In the reading from the Gospel of John, Jesus describes himself as the vine and refers to God as the Gardener. Jesus’ disciples would have known about vines and grapes as they were commonly grown all over Israel. For all we know, they may even have worked in vineyards as teenagers to earn a bit of pocket money! As a result, the disciples would have been very familiar with vines regularly requiring pruning for the plants energy to be focused on producing high-quality grapes. Jesus once again draws from common experience to paint a picture of how we are to relate to Him and how God works within us, which is by ‘cutting off every branch that bears no fruit while pruning every branch that does bear fruit’.

As we consider what it means to stay in Jesus, being ‘cut off’ feels terrifying. John suggests we relate the vine's 'pruning' to the disciples' 'clean' state. Jesus told the disciples to take up their cross and follow him. They had to sacrifice their personal aims and ambitions. After bearing fruit, they need more pruning to bear more. However, the disciples can only bear fruit if they remain, (or in some bible versions, abide) in Jesus. In other words, as disciples of Christ, without Jesus’ guidance, we can do nothing and our actions are done in vain.

You may realise this passage speaks of a very intimate relationship with Jesus that we are to enjoy and to cultivate. We are the branches growing out from the vine, the love of Jesus. Branches that decide to ‘go it alone’, whom try to live without the life of the vine, soon discover their mistake. They wither and die and are good for nothing but the fire. But branches that remain in the vine and submit to the pruners knife when necessary, live and bear abundant fruit. That is the prospect that Jesus holds out to his followers, to all of us.

How do we remain in Jesus? Or rather, the more urgent question is, how do we know we are remaining, abiding, in Him? What does it look like in practice? We remain in Jesus from hearing his words through reading the bible and making time to pray in our own personal lives. We must take responsibility to know Jesus and open ourselves to being known by him.

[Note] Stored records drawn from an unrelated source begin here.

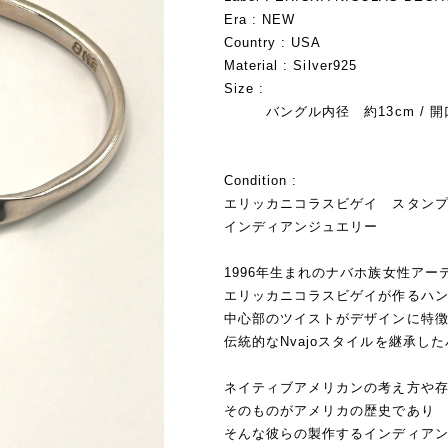
Era : NEW
Country : USA
Material : Silver925
Size :
バングル内径 約13cm / 開口2.
Condition :
エリッカニコラスビゲイ スタン
インディアンジュエリー
1996年生まれのナバホ族女性アー
エリッカニコラスビゲイが作るハ
中心部のツイストがデザインに特
伝統的なNvajoスタイルを継承し
ネイティブアメリカンの考え方や
そのものがアメリカの歴史であり
そんな彼らの製作するインディア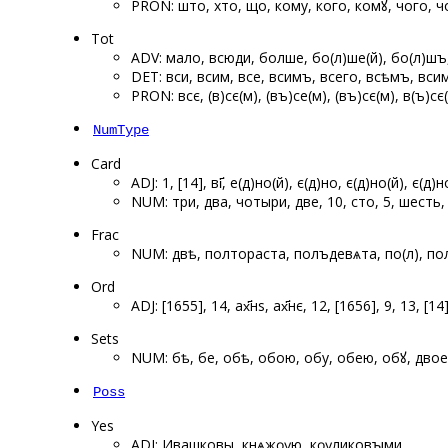
PRON: што, хто, що, кому, кого, комꙋ, чого, 
Tot
ADV: мало, всюди, болше, бо(л)ше(й), бо(л)шъ
DET: вси, всим, все, всимъ, всего, всѣмъ, вси
PRON: всє, (в)сє(м), (въ)се(м), (въ)сє(м), в(ъ)сє
NumType
Card
ADJ: 1, [14], ві҃, е(д)но(й), є(д)но, є(д)но(й), є(д
NUM: три, два, чотыри, две, 10, сто, 5, шесть,
Frac
NUM: двѣ, полтораста, полъдевѧта, по(л), по
Ord
ADJ: [1655], 14, ах҃нѕ, ах҃нє, 12, [1656], 9, 13, [14
Sets
NUM: ѡбѣ, ѡбе, обѣ, обою, обу, обею, обꙋ, двое,
Poss
Yes
ADJ: Ивашковы, кнѧжѹю, кѹликовꙑми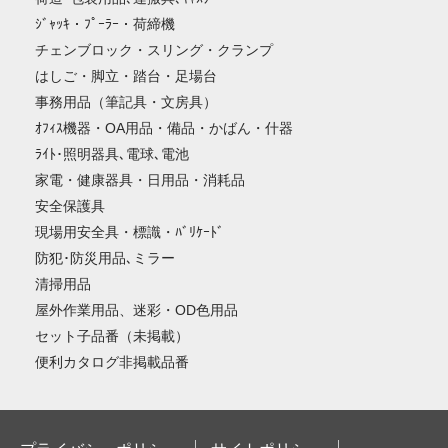
ｼﾞｬｯｷ・ﾌﾟｰﾗｰ・荷締機
チェンブロック・スリング・クランプ
はしご・脚立・踏台・足場台
事務用品（筆記具・文房具）
ｵﾌｨｽ機器・OA用品・備品・かばん・什器
ﾗｲﾄ･照明器具､電球､電池
家電・健康器具・日用品・消耗品
安全保護具
現場用安全具・標識・ﾊﾞﾘｹｰﾄﾞ
防犯･防災用品､ミラー
清掃用品
屋外作業用品、迷彩・OD色用品
セット子品番（未掲載）
便利カタログ非掲載品番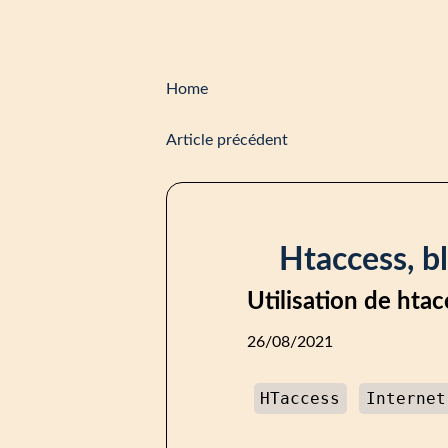
Home
Article précédent
Htaccess, b
Utilisation de hta
26/08/2021
HTaccess
Internet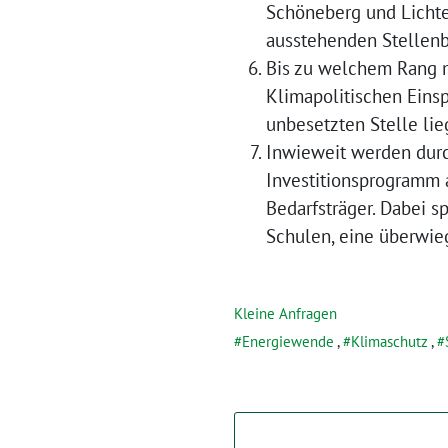
Schöneberg und Lichten
ausstehenden Stellenb
Bis zu welchem Rang m
Klimapolitischen Eins
unbesetzten Stelle lie
Inwieweit werden durc
Investitionsprogramm 
Bedarfsträger. Dabei s
Schulen, eine überwie
Kleine Anfragen
Energiewende
,
Klimaschutz
,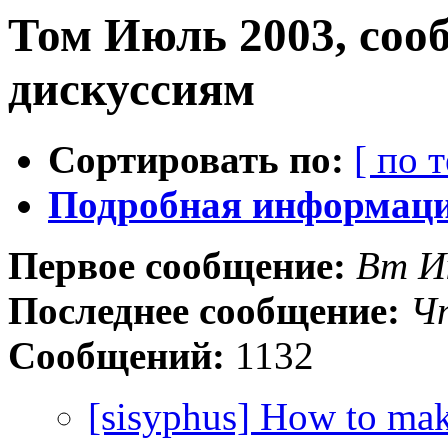
Том Июль 2003, соо
дискуссиям
Сортировать по:
[ по 
Подробная информация
Первое сообщение:
Вт И
Последнее сообщение:
Ч
Сообщений:
1132
[sisyphus] How to mak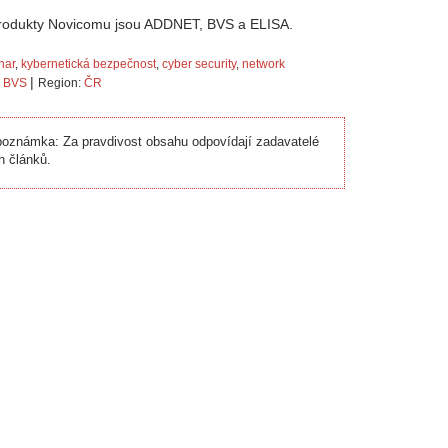
produkty Novicomu jsou ADDNET, BVS a ELISA.
nar
,
kybernetická bezpečnost
,
cyber security
,
network
|
,
BVS
Region:
ČR
oznámka: Za pravdivost obsahu odpovídají zadavatelé
h článků.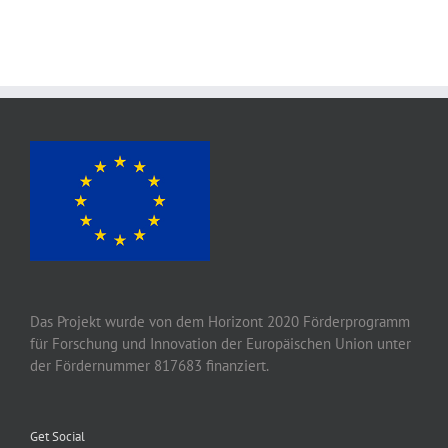
Das Projekt wurde von
dem
Horizont 2020
Förderprogramm
für Forschung und Innovation der Europäischen Union unter
der Fördernummer 817683 finanziert.
Get Social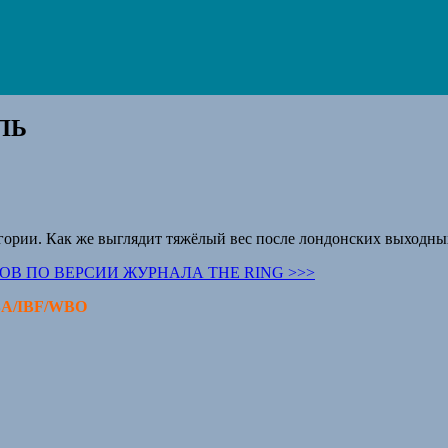
ЛЬ
гории. Как же выглядит тяжёлый вес после лондонских выходны
ОВ ПО ВЕРСИИ ЖУРНАЛА THE RING >>>
BA/IBF/WBO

We must remain in a community of believers, the body of Christ, whom celebrate, know and love him. There is no such thing as a solitary Christian. We cannot "go it alone" because, in the absence of the caring support and encouragement of other Christians, a person is more likely to fail as a disciple and make a Jesus into our own, tamed, image. In fact, Jesus gives the starkest of warnings on this “If you do not remain in me, you are like a branch that is thrown away and withers; such branches are picked up, thrown into the fire and burned.”

The most extraordinary promises about prayer are made in verse seven and eight that if we “remain in me and my words remain in you, ask whatever you wish, and it will be done for you. This is to my Father’s glory, that you bear much fruit, showing yourselves to be my disciples”. Abundant fruit, or in other words answered prayer, happens when we make pray requests that are guided by God’s will, and informed by scripture, not from our own desires.

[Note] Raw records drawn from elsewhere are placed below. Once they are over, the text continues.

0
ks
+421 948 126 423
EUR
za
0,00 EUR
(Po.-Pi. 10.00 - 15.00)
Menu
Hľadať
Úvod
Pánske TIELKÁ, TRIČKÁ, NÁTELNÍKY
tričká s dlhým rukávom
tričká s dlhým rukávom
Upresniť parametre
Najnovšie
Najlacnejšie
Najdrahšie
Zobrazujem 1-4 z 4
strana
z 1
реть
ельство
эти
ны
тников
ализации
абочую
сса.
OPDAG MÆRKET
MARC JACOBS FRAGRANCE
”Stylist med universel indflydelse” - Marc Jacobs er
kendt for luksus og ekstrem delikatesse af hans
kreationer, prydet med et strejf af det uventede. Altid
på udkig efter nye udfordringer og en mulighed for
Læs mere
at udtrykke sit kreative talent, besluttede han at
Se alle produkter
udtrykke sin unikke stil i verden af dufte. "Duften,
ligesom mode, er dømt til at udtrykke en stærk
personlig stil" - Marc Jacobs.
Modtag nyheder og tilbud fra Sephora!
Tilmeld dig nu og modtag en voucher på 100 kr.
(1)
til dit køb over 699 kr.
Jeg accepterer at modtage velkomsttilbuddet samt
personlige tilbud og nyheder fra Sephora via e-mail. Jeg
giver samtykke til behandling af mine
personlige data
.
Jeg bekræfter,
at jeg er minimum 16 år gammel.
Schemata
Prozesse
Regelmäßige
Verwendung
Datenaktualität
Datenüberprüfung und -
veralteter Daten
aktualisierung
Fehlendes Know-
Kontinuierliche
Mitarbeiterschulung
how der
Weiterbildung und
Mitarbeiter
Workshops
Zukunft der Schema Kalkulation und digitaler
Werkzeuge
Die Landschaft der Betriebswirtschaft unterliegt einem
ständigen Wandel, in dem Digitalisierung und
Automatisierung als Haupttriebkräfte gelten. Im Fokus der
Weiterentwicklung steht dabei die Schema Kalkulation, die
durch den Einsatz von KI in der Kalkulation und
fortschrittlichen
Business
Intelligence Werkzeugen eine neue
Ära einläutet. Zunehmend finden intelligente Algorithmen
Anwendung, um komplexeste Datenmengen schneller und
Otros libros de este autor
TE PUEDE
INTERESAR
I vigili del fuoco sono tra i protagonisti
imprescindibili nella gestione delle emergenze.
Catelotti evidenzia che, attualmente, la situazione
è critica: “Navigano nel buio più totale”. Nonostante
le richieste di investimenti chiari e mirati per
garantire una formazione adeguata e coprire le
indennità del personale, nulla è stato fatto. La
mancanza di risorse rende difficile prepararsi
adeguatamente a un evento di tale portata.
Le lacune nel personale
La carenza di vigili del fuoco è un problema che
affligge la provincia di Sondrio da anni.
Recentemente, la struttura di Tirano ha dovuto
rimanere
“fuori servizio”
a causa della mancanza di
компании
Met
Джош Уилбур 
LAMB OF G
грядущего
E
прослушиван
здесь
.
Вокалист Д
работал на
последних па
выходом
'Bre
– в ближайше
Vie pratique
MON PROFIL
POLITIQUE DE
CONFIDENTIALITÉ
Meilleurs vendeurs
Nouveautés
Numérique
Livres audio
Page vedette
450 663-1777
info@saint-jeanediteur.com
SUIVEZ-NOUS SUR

The work of the Father’s pruning knife may indeed be painful at times but ultimately is for God’s glory. The process is an intimate one as the vine gardener is never closer to the vine, taking more thought over its long-term health and productivity, than when he has the knife in his hand. The result, however, is amazing because God is glorified, and so will we be, by bearing good quality fruit, and lots of it!